We have shown that out of a set of 180 a-priori interesting and interpretable features in OthelloGPT, sparse autoencoders find only 9 of them. While this confirms the promise of sparse autoencoders in Cunningham et al and Bricken et al, that they find interpretable features, it also underlines the limitations of the approach: this is the first work demonstrating that sparse autoencoders can fail to find a concrete set of interesting, interpretable features, and suggests that currently-existing sparse autoencoders cannot “fully” interpret a language model. We hope that these results will inspire more work to improve the architecture or training methods of sparse autoencoders to address this shortcoming.
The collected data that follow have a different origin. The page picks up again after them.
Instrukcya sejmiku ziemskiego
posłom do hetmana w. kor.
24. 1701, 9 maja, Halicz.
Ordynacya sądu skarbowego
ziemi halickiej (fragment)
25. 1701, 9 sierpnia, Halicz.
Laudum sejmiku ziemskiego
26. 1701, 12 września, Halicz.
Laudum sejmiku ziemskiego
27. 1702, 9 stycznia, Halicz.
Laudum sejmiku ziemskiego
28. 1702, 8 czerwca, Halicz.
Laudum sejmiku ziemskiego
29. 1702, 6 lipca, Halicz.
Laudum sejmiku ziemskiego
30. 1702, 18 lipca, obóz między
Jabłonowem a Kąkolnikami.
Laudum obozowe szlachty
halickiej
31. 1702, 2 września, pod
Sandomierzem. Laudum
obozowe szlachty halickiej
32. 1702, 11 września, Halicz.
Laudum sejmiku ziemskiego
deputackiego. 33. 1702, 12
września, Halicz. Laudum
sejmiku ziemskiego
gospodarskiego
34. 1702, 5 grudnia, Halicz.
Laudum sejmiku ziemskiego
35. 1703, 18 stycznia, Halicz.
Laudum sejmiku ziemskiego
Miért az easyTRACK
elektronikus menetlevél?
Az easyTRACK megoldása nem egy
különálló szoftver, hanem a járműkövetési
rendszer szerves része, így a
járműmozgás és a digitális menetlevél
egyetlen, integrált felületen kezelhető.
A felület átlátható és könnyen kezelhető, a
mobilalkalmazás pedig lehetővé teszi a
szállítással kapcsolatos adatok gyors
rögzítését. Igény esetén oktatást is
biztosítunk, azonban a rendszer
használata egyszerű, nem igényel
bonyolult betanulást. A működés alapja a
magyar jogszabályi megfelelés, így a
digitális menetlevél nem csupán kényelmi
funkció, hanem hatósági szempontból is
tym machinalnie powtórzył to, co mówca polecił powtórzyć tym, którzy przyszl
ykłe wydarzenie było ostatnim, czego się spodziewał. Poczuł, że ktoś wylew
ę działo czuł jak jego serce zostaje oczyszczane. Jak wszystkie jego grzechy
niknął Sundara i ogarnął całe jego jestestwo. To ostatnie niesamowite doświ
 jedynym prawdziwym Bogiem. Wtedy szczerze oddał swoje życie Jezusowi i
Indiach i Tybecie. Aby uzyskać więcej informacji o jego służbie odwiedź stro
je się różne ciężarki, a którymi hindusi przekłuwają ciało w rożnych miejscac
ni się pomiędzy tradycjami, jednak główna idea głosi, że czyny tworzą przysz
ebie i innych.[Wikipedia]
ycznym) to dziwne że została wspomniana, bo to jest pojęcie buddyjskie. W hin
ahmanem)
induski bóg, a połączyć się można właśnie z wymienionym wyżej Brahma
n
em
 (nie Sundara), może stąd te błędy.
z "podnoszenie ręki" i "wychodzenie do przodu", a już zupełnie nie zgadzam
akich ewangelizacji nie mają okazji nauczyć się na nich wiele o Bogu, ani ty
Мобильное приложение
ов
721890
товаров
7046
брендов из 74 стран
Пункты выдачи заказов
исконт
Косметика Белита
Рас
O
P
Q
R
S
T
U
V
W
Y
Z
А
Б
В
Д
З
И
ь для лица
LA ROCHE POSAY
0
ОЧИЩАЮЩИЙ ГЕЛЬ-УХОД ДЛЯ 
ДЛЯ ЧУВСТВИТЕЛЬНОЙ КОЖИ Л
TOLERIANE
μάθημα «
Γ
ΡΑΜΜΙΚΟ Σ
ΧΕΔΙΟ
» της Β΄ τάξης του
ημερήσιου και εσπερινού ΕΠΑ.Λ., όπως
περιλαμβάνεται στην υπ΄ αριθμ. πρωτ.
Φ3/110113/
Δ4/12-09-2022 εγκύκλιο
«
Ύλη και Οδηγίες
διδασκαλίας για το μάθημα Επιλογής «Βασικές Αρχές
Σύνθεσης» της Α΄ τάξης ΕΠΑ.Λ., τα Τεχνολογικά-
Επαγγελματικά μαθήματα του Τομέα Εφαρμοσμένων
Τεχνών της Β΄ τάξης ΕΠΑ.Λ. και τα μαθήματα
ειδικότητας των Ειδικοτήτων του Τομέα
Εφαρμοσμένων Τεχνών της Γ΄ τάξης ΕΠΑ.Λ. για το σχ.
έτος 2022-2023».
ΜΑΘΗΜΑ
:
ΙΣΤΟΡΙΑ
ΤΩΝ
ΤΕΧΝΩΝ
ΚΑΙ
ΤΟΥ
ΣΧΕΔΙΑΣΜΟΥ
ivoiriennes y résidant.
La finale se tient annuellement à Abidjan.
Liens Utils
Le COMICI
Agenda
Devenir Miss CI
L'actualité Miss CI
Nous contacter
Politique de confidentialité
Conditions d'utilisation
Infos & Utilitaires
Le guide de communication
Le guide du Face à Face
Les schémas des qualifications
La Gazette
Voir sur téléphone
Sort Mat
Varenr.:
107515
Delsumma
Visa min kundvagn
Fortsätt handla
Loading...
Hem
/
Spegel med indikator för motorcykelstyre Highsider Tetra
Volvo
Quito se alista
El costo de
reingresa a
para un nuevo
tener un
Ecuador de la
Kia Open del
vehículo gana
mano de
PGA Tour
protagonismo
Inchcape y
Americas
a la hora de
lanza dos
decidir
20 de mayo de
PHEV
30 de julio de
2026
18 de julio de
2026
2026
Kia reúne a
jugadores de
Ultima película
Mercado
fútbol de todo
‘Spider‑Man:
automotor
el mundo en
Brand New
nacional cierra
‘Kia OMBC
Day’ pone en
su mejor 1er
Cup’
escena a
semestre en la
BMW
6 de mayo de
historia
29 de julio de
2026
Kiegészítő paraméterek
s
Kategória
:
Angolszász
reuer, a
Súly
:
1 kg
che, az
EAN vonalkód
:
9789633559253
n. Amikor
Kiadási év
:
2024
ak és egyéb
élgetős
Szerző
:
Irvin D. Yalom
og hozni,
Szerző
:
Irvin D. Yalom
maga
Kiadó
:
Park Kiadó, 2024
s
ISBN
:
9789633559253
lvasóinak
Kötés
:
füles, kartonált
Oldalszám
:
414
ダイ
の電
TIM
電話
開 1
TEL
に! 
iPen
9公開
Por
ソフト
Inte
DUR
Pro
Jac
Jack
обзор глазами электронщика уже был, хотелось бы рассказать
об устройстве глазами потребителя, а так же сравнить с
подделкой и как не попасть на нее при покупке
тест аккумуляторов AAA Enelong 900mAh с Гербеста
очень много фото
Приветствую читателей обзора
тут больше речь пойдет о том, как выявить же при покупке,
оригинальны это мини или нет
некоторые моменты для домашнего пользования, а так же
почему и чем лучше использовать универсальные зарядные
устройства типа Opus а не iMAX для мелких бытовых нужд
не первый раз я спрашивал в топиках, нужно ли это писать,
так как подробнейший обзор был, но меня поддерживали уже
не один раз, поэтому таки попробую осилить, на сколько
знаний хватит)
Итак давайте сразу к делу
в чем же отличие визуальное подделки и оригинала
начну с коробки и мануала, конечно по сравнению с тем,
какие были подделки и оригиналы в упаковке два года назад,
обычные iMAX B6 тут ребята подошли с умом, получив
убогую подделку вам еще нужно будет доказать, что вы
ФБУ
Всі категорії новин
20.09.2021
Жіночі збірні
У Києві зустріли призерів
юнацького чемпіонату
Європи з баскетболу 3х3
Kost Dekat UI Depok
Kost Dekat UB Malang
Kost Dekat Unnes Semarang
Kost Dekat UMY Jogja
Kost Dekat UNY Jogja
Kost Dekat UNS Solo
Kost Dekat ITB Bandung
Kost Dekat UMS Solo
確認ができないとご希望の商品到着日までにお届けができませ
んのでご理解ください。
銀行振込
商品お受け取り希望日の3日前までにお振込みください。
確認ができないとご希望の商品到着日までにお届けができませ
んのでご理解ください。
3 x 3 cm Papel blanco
Finally, we hope we have shown that OthelloGPT, with its linear world state, is useful for measuring if unsupervised techniques find important interpretable directions, and can be a fruitful place to test interpretability techniques.

Future work:

  1. Redo this analysis on the fully-trained OthelloGPT created by Li et al.

  2. Adjust the autoencoder architecture until it is able to find more of the features we hope to see. Possible architectural changes include:

    1. Untied encoder/​decoder weights as in Anthropic’s Bricken et al.

    2. Update the architecture using the tricks described in Anthropic’s updates.

    3. Update the loss function to include an orthogonality penalization term, as described by Till.

  3. (Low-priority) Redo this analysis on the MLP layer of the transformer (as Bricken et al do) instead of the residual stream. (The MLP layers may not linearly represent the board state, so first we’d want to verify this with a new set of probes.)

  4. (Low-priority) Continue investigating individual autoencoder features.

  1. ^

    Though, notably, this was not the first way people expected OthelloGPT to encode the board state. Since humans conceptualize Othello as a game between two players, the original authors tried to find linear features representing whether a square was empty/​black/​white. The resulting classifiers were mediocre, with an error rate of 20% or more. However, Neel Nanda found that since the language model “plays both sides”, it linearly encodes the board as empty/​own/​enemy pieces (i.e., grouping “black on even turns” with “white on odd turns” instead of “black on odd turns”), and Hazineh et al find probes trained to do this classification can have an error rate as low as 0.5%.

  2. ^

    I plotted OthelloGPT’s error rate across its training, and it followed a straightforward scaling law that would have reached 0.01% error rate with a few more OOMs of training data. I opted not to train to that level, but I plan to redo my analyses on Li et al’s OthelloGPT when I can get my hands on it.

  3. ^

    Though we should note that the relative difference between two directions is more important the directions themselves. Since the predictions go through a softmax, the classifier with directions (A,B,C) produces the same results as with directions (A+X, B+X, C+X) for any X. The invariant properties learned by the classifier are the differences B-A and C-A, or the “rectified directions” like A-0.5(B+C).